You seem to know more about this than me, but it seems to me that the first law does more than just induce a metric, I've always thought of it as positing inertia as an axiom.
There's also more than one way to think about complexity. Newtownian mechanics in practice requires introducing forces everywhere, especially for more complex systems, to the point that it can feel a bit ad hoc. Lagrangian mechanics very often requires fewer such introductions and often results in descriptions with fewer equations and fewer terms. If you can explain the same phenomenon with fewer 'entities', then it feels very much like Occam's razor would favor that explanation to me.
Indeed inertia. Theory of motion consists of describing the properties of Inertia.
In terms of Newtonian mechanics the members of the equivalence class of inertial coordinate systems are related by Galilean transformation.
In terms of relativistic mechanics the members of the equivalence class of inertial coordinate systems are related by Lorentz transformation.
Newton's first law and Newton's third law can be grouped together in a single principle: the Principle of uniformity of Inertia. Inertia is uniform everywhere, in every direction.
That is why I argue that for Newtonian mechanics two principles are sufficient.
The Newtonian formulation is in terms of F=ma, the Lagrangian formulation is in terms of interconversion between potential energy and kinetic energy
The work-energy theorem expresses the transformation between F=ma and potential/kinetic energy
The work-energy theorem: I give a link to an answer by me on physics.stackexchange where I derive the work-energy theorem
https://physics.stackexchange.com/a/788108/17198
The work-energy theorem is the most important theorem of classical mechanics.
About the type of situation where the Energy formulation of mechanics is more suitable:
When there are multiple degrees of freedom then the force and the acceleration of F=ma are vectorial. So F=ma has the property that the there are vector quantities on both sides of the equation.
When expressing in terms of energy:
As we know: the value of kinetic energy is a single value; there is no directional information. In the process of squaring the velocity vector directional information is discarded, it is lost.
The reason we can afford to lose the directional information of the velocity vector: the description of the potential energy still carries the necessary directional information.
When there are, say, two degrees of freedom the function that describes the potential must be given as a function of two (generalized) coordinates.
This comprehensive function for the potential energy allows us to recover the force vector. To recover the force vector we evaluate the gradient of the potential energy function.
The function that describes the potential is not itself a vector quantity, but it does carry all of the directional information that allows us to recover the force vector.
I will argue the power of the Lagrangian formulation of mechanics is as follows:
when the motion is expressed in terms of interconversion of potential energy and kinetic energy there is directional information only on one side of the equation; the side with the potential energy function.
When using F=ma with multiple degrees of freedom there is a redundancy: directional information is expressed on both sides of the equation.

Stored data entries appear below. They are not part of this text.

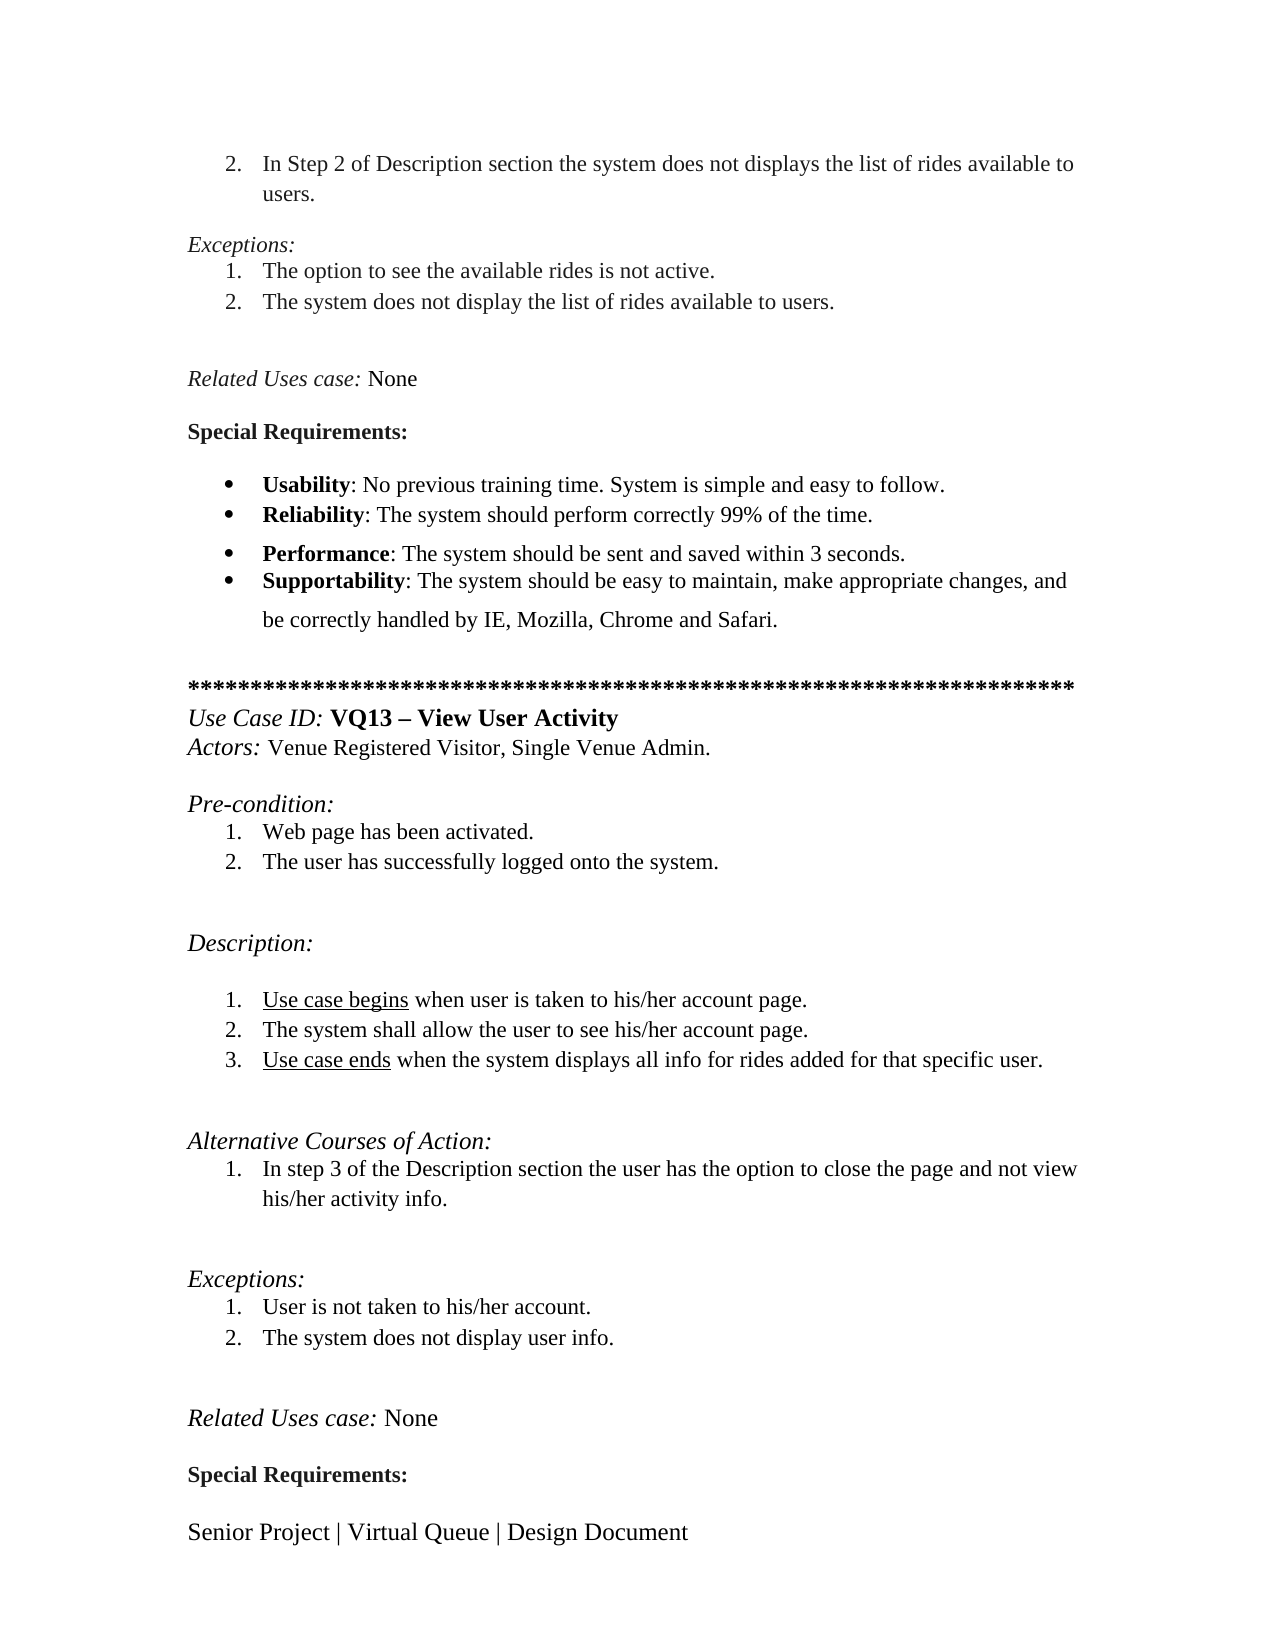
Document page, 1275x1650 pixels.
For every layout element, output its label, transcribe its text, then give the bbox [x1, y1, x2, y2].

text Exceptions: [187, 231, 1087, 258]
list In step 3 of the Description section the user has the option to close the page and not view his/her activity info. [225, 1154, 1087, 1211]
list The system does not display user info. [225, 1323, 1087, 1350]
text Description: [187, 928, 1087, 957]
list Reliability: The system should perform correctly 99% of the time. [225, 501, 1087, 527]
text Related Uses case: None [187, 365, 1087, 392]
text Use Case ID: VQ13 – View User Activity [187, 703, 1087, 732]
text Related Uses case: None [187, 1403, 1087, 1432]
text Special Requirements: [187, 418, 1087, 444]
list In Step 2 of Description section the system does not displays the list of rides available to users. [225, 150, 1087, 207]
list The system does not display the list of rides available to users. [225, 288, 1087, 314]
text Special Requirements: [187, 1461, 1087, 1487]
list Performance: The system should be sent and saved within 3 seconds. [225, 540, 1087, 567]
list Supportability: The system should be easy to maintain, make appropriate changes, and be correctly handled by IE, Mozilla, Chrome and Safari. [225, 567, 1087, 632]
text Exceptions: [187, 1264, 1087, 1293]
list Web page has been activated. [225, 818, 1087, 844]
list User is not taken to his/her account. [225, 1293, 1087, 1320]
list The option to see the available rides is not active. [225, 258, 1087, 284]
list Use case ends when the system displays all info for rides added for that specific user. [225, 1046, 1087, 1072]
list The system shall allow the user to see his/her account page. [225, 1016, 1087, 1042]
text Pre-condition: [187, 789, 1087, 818]
text Alternative Courses of Action: [187, 1126, 1087, 1154]
list Use case begins when user is taken to his/her account page. [225, 986, 1087, 1012]
list Usability: No previous training time. System is simple and easy to follow. [225, 471, 1087, 497]
text Actors: Venue Registered Visitor, Single Venue Admin. [187, 732, 1087, 761]
text *********************************************************************** [187, 674, 1087, 703]
list The user has successfully logged onto the system. [225, 848, 1087, 875]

Anyway, expressing mechanics taking place in terms of force/acceleration or in terms of potential/kinetic energy is closely related. The work-energy theorem expresses the transformation between the two. While the mathematical form is different the physics content is the same.

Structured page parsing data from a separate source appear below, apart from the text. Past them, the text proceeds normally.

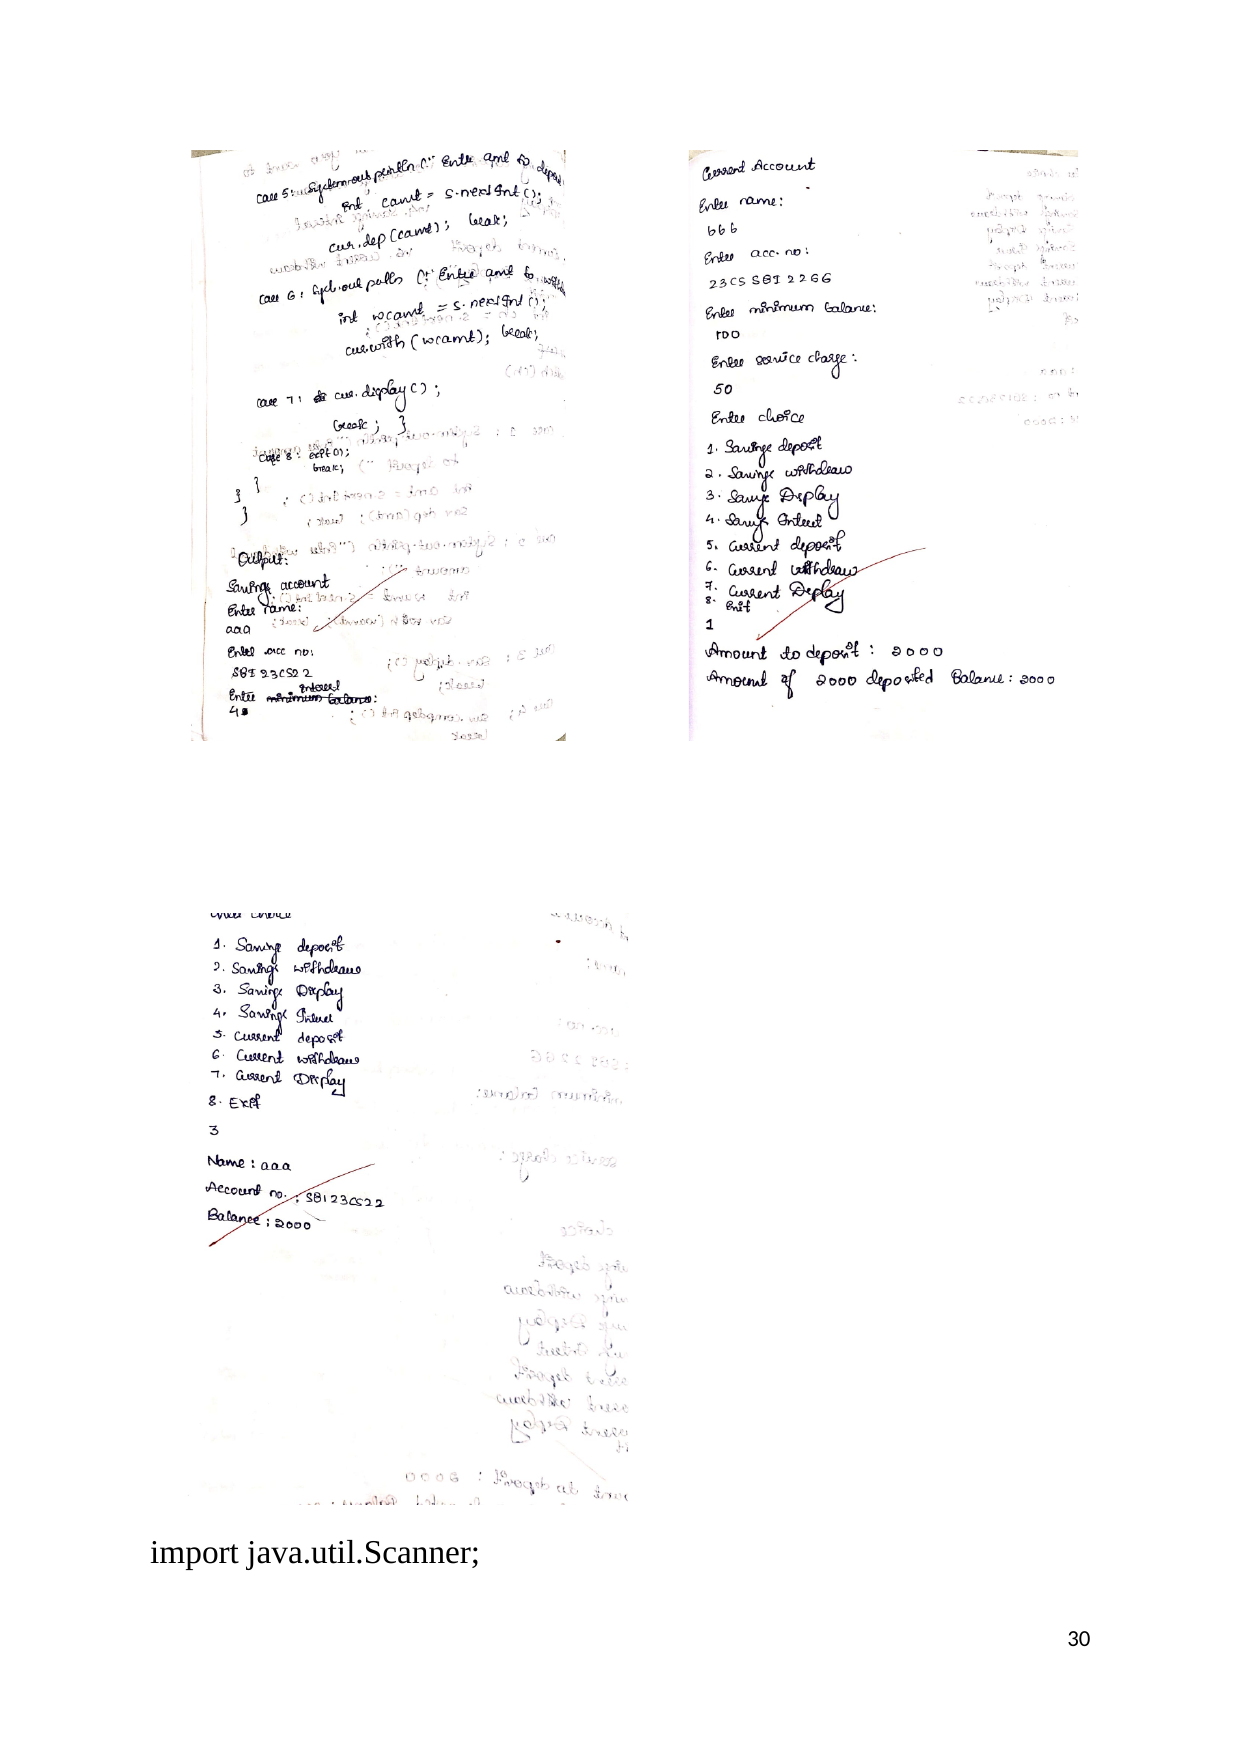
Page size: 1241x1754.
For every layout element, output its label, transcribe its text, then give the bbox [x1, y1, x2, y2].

picture [187, 913, 629, 1505]
picture [688, 150, 1079, 741]
text import java.util.Scanner; [150, 1532, 1090, 1571]
picture [191, 150, 566, 741]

Nicely said, but I think then we are in agreement that Newtownian mechanics has a bit of redundancy that can be removed by switching to a Lagrangian framework, no? I think that's a situation where Occam's razor can be applied very cleanly: if we can make the exact same predictions with a sparser model.
Now the other poster has argued that science consists of finding minumum complexity explanations of natural phenomena, and I just argued that the 'minimal complexity' part should be left out. Science is all about making good predictions (and explanations), Occam's razor is more like a guiding principle to help find them (a bit akin to shrinkage in ML) rather than a strict criterion that should be part of the definition. And my example to illustrate this was Newtonian mechanics, which in a complexity/Occam's sense should be superseded by Lagrangian, yet that's not how anyone views this in practice. People view Lagrangian mechanics as a useful calculation tool to make equivalent predictions, but nobody thinks of it as nullifying Newtownian mechanics, even though it should be preferred from Occam's perspective. Or, as you said, the physics content is the same, but the complexity of the description is not, so complexity does not factor into whether it's physics.
There's also more than one way to think about complexity. Newtownian mechanics in practice requires introducing forces everywhere, especially for more complex systems, to the point that it can feel a bit ad hoc. Lagrangian mechanics very often requires fewer such introductions and often results in descriptions with fewer equations and fewer terms. If you can explain the same phenomenon with fewer 'entities', then it feels very much like Occam's razor would favor that explanation to me.